Sterling’s the Biggest Loser Against a Strengthening Dollar

February 22, 2016

Sterling fell 2.0% against the U.S. currency, which also has risen 0.9% against the euro, 0.8% relative to the Swiss franc and 0.5% vis-a-vis the yen. 

Emerging market currencies and commodity-sensitive monies have also performed well this Monday.  The U.S. dollar lost 1.1% against the Aussie dollar, 0.4% versus the kiwi, 0.5% against the rand and 0.2% against the loonie.  The ruble has risen over 1.0%.

West Texas Intermediate crude oil jumped 3.5% to $30.68 per barrel, while gold sank 2.0% to $1,202.90 per troy ounce.

Mayor Johnson of London revealed that he favors the U.K. leaving the European Union.  This creates a nasty split with Prime Minister Cameron, who won some concessions with other EU governments in an effort to keep the country in the EU.  Voters will decide the question in a referendum scheduled for June 23.

The Conference of British Industries’ monthly industrial trends index printed at -17 in February, two points less than the January reading, a four-month low, and the second weakest score in over a year.

The better tone in share prices last week has been extended.  Optimism got a boost from the sacking of China’s securities regulations czar.  The Shanghai Composite stock index rose 2.4%.  Share prices also closed up 1.0% in Australia and 0.9% in both Hong Kong and Japan.  In Europe, equities have so far climbed 2.9% in Italy, 2.1% in Spain, 2.0% in Germany, 1.7% in Greece, 1.6% in France, 1.4% in Switzerland and even 1.2% in Great Britain.

The ten-year British gilt yield rose three basis points, while its Japanese and German counterparts remained unchanged at -0.1% and 0.20%, respectively.

Preliminary purchasing manager survey results for February were reported for Japan and the eurozone.

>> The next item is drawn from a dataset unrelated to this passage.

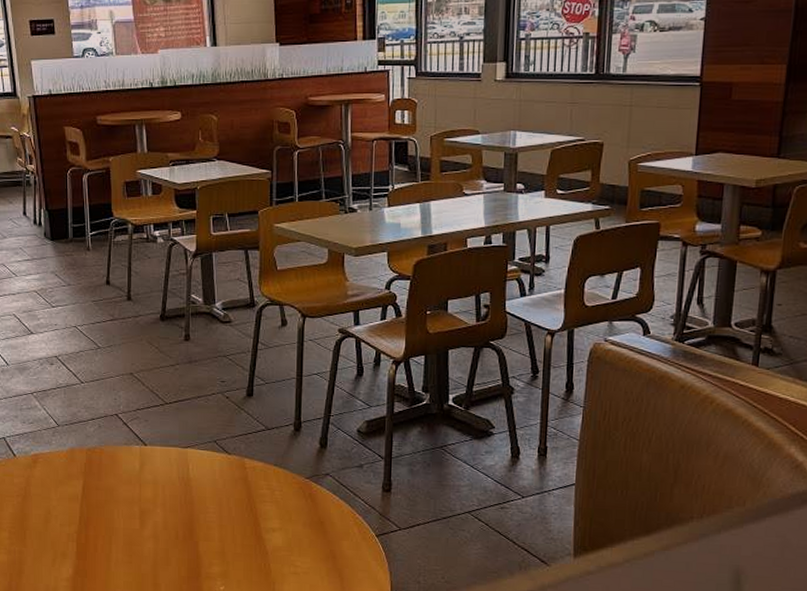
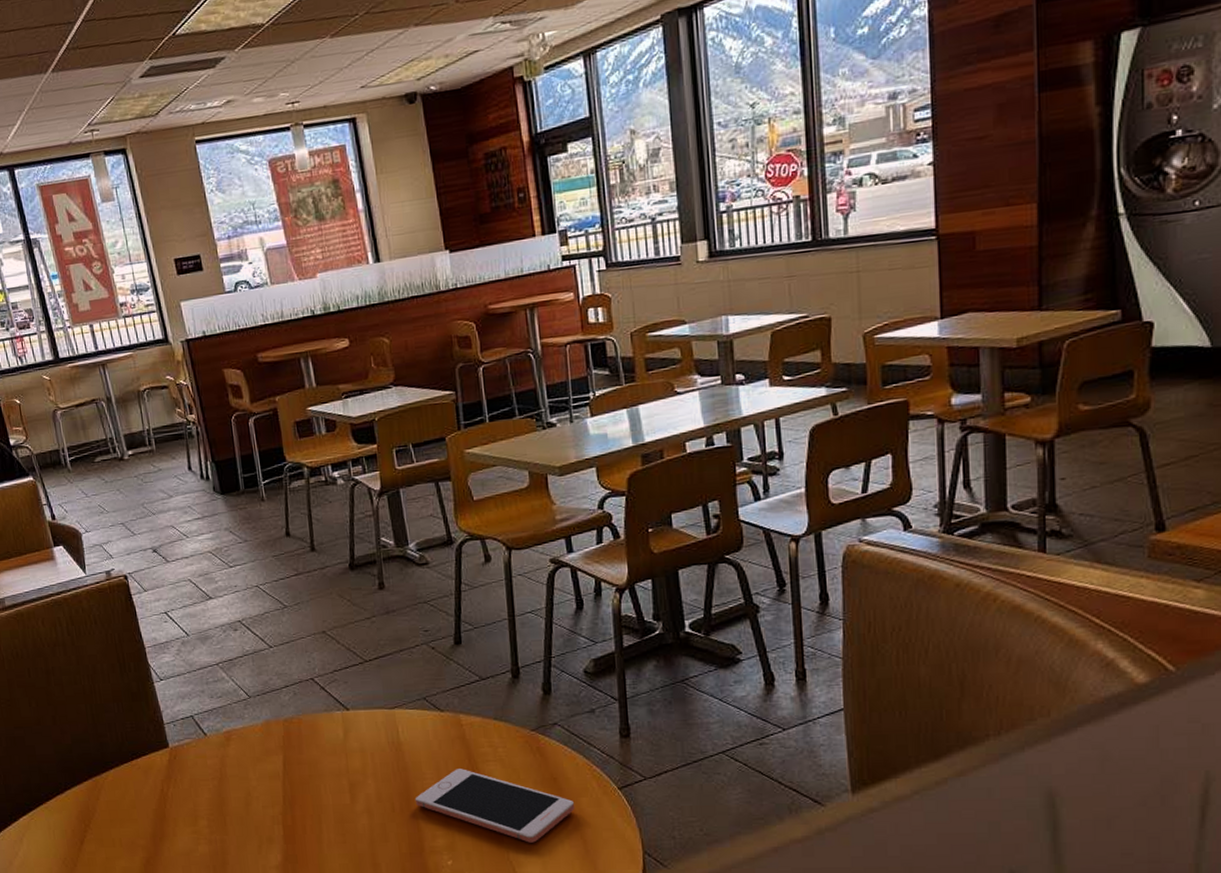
cell phone: none [197,506,337,577] -> present [414,769,575,843]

  • Japan’s manufacturing PMI dropped 2.1 points to an 8-month low of 50.2, connoting stagnation.  Export orders growth weakened to a 3-year low.
  • Euroland’s composite PMI fell 0.9 points to a 13-month low of 52.7, suggesting that GDP growth probably slowed to about 0.25% this quarter.  The weakening growth trend has been accompanied by intensifying deflationary pressure.  The manufacturing gauge slumped to a 12-month low, while services fell to a 13-month low.
  • Germany has developed a two-speed economy.  The composite German PMI fell to a 7-month low of 53.8 according to the preliminary estimate.  While services grew marginally faster than in January with a robust reading of 55.1, manufacturing dropped 2.1 points to a 15-month low of 50.2, signaling near stagnation.  Manufacturing orders hit a 7-month low, reflecting the global slowdown.
  • The French Composite PMI dipped under the 50 no change line (scoring 49.8) for the first time since January 2015.  There was little strength in either services (a two-month low of 49.8) or manufacturing (2-month high of 50.3).  A silver lining was a 6-month high in business expectations.

China’s MNI business indicator weakened 2.4 points to a reading of 49.9 in February from 52.3 in January and 52.7 at end-2015.

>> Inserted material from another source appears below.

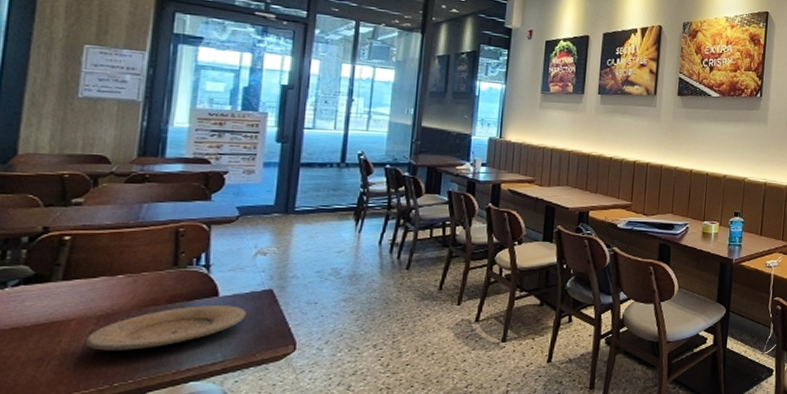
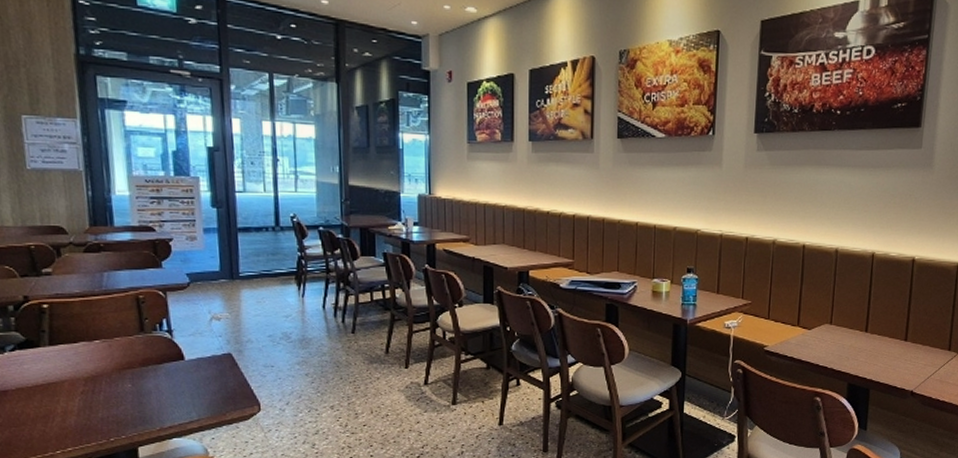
plate: present [86,306,246,351] -> none [80,369,212,409]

Final Italian consumer price data confirmed the flash indication.  The CPI fell 0.2% in January but was 0.3% higher than a year earlier.  Core inflation accelerated to 0.8% from 0.6% in December.

The Swiss PPI/import price index dropped 0.4% in January, same as December’s monthly decrease, and was 5.3% below a year ago.  Import prices sank another 0.8% on month.  Domestic producer prices were 3.7% lower than a year before. 

Irish PPI inflation slowed sharply to a 14-month low of 1.3% in January.  The November-over-November increase had been 4.4%.

Japanese supermarket sales were 2.3% greater last month than in January 2015.

The Chicago Fed National Activity Index is due shortly.  The U.S. preliminary factory PMI survey compiled by Markit Economics also gets revealed this morning.  There’s a Bank of Israel policy meeting today.